April 17, 2024 - UAL

United Airlines: Is The "Moat" Crumbling?

United Airlines has been riding high. Its "United Next" strategy, focusing on premium services, a global network, and customer-friendly policies, has propelled the airline to the top of the industry in terms of margins. CEO Scott Kirby confidently declared a "structural change" in the airline industry, with United leading the pack, insulated by a "moat" of its own creation. But a closer look at the Q1 2024 transcript, coupled with a hidden detail from the Q4 2023 transcript, reveals a crack in this seemingly impenetrable armor.

Kirby's "moat" analogy, while powerful, hinges on one crucial assumption: customer preference. He argues that United's superior product, network, and loyalty program entice customers, creating an unbreachable barrier to competitors. This strategy seems to be working, at least for now. United has successfully chipped away at the two main "breaches" in this moat: business travelers lured by competitors offering free change fees and price-sensitive customers seeking disaggregated fares. The elimination of change fees and the introduction of Basic Economy, combined with higher gauge aircraft, plugged these holes.

But a new vulnerability is emerging: the very foundation of United's premium strategy – fleet renewal and growth – is faltering.
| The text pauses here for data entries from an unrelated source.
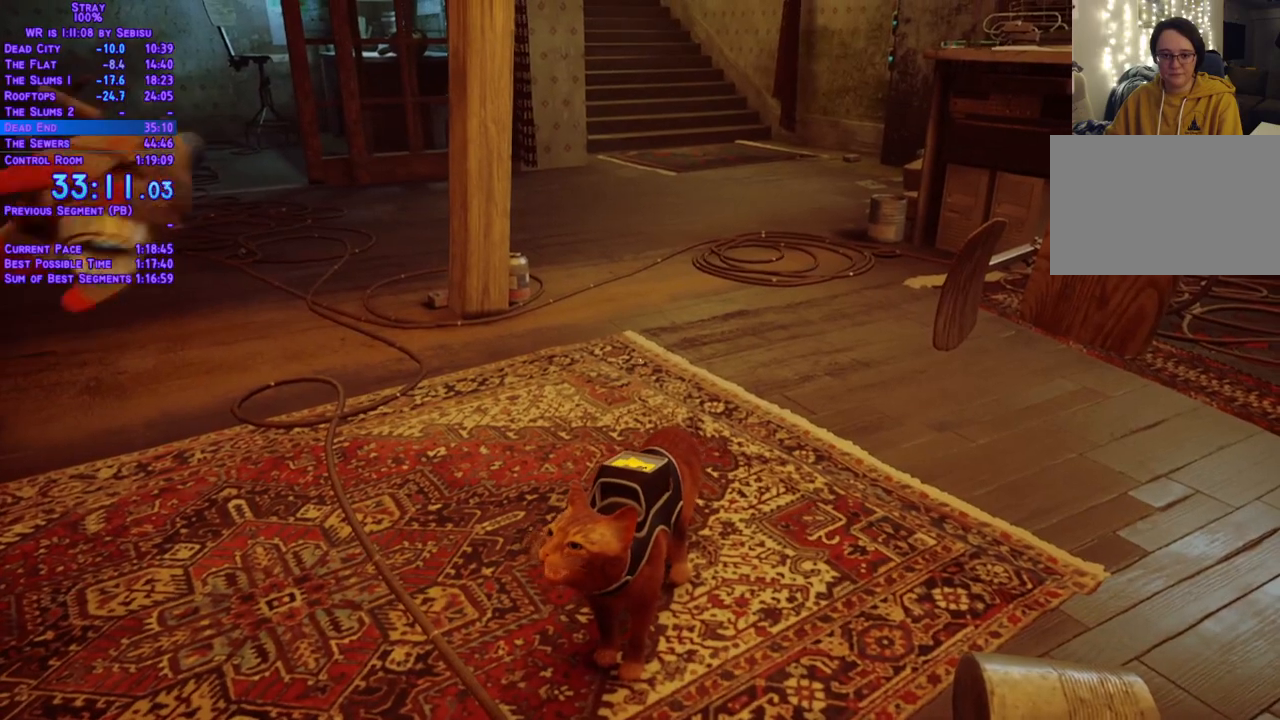
{"buttons": [], "left_stick": "center", "right_stick": "center", "events": []}
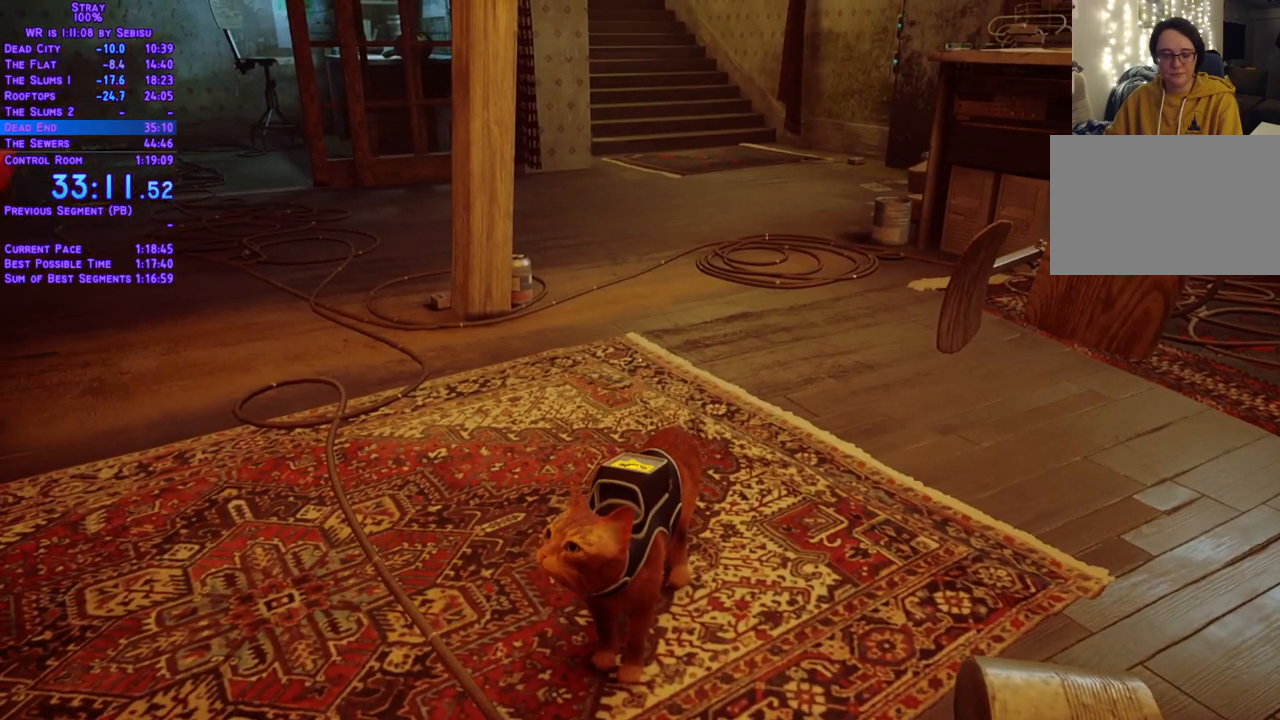
{"buttons": [], "left_stick": "center", "right_stick": "center", "events": []}
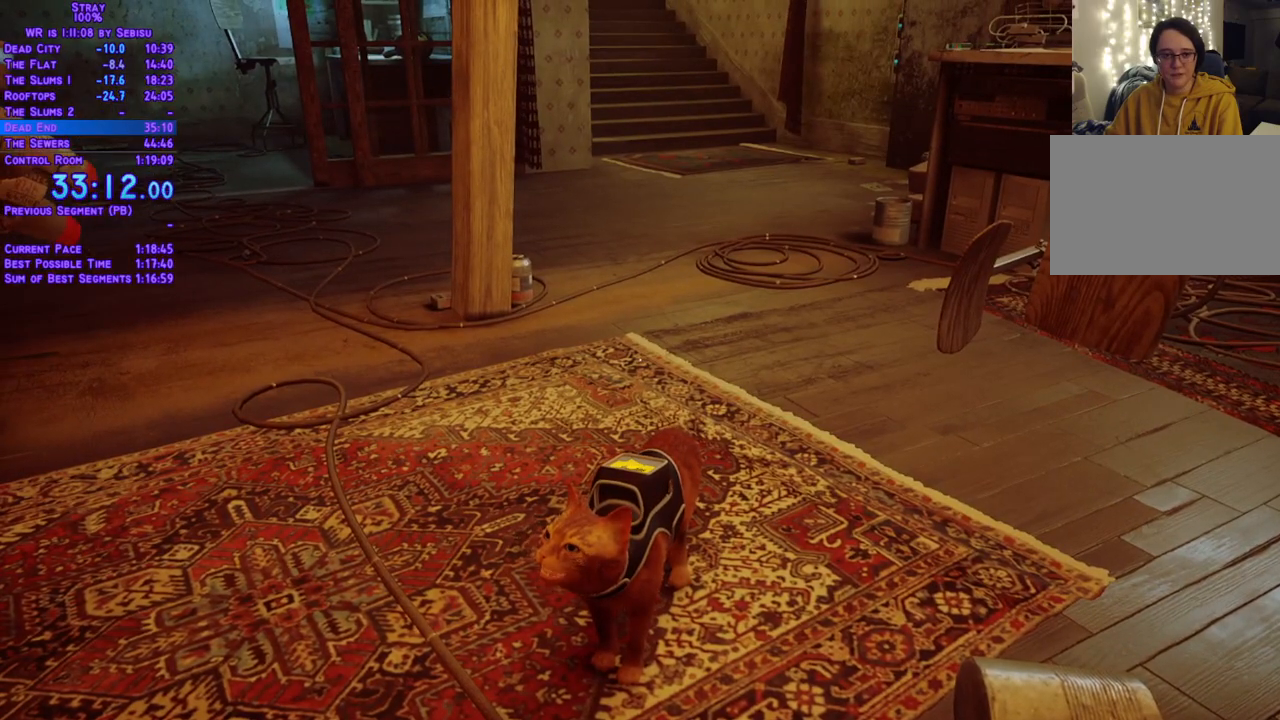
{"buttons": [], "left_stick": "center", "right_stick": "center", "events": []}
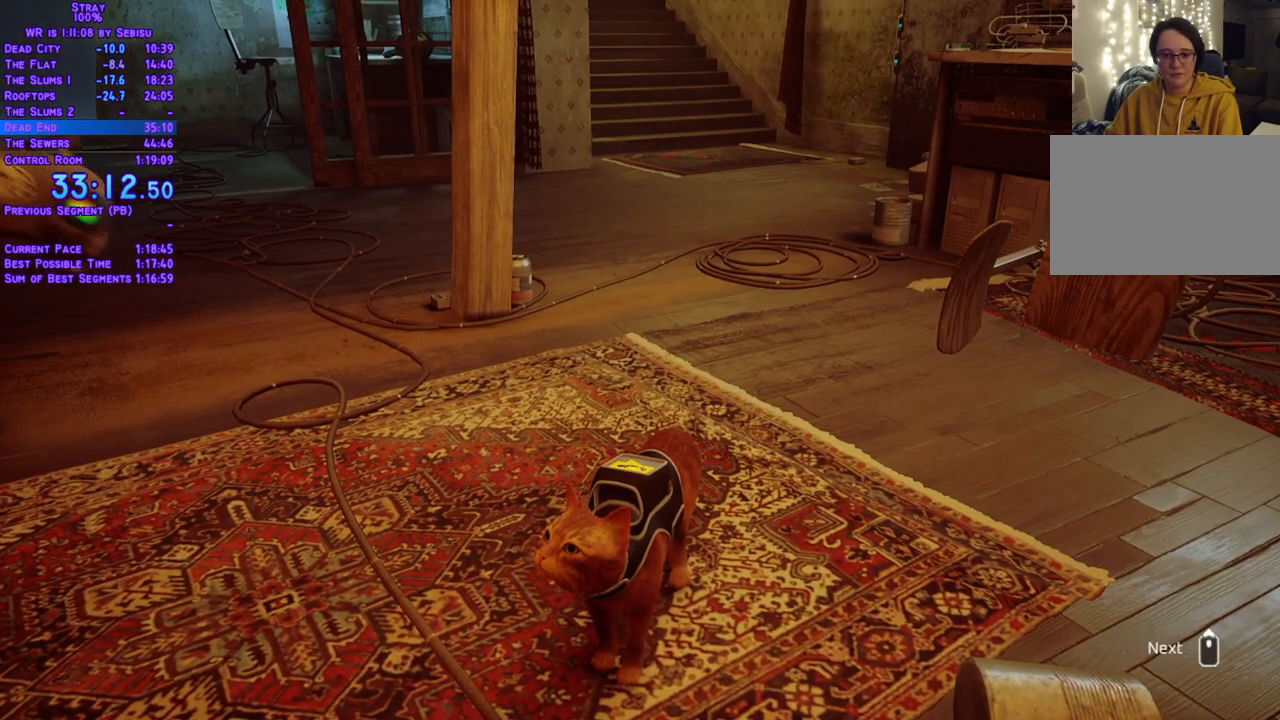
{"buttons": [], "left_stick": "center", "right_stick": "center", "events": []}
In the Q1 2024 transcript, the airline announced a significant reduction in planned aircraft deliveries, pushing their fleet renewal and growth goals further down the line. This shift is directly tied to Boeing's ongoing production delays, a fact acknowledged by Kirby as "the straw that broke the camel's back" in the Q4 2023 transcript. While this detail was briefly mentioned in the previous quarter, its implications for United's long-term strategy seem to have flown under the radar of many analysts.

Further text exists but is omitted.